# WHAT TO PRODUCE:
Each line of the material must be repeated precisely, with the pictures left out.
--- --- ---
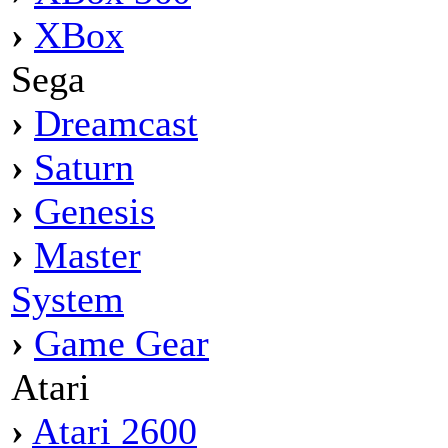
›
XBox
Sega
›
Dreamcast
›
Saturn
›
Genesis
›
Master
System
›
Game Gear
Atari
›
Atari 2600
--- --- ---
# REPLY:
›
XBox
Sega
›
Dreamcast
›
Saturn
›
Genesis
›
Master
System
›
Game Gear
Atari
›
Atari 2600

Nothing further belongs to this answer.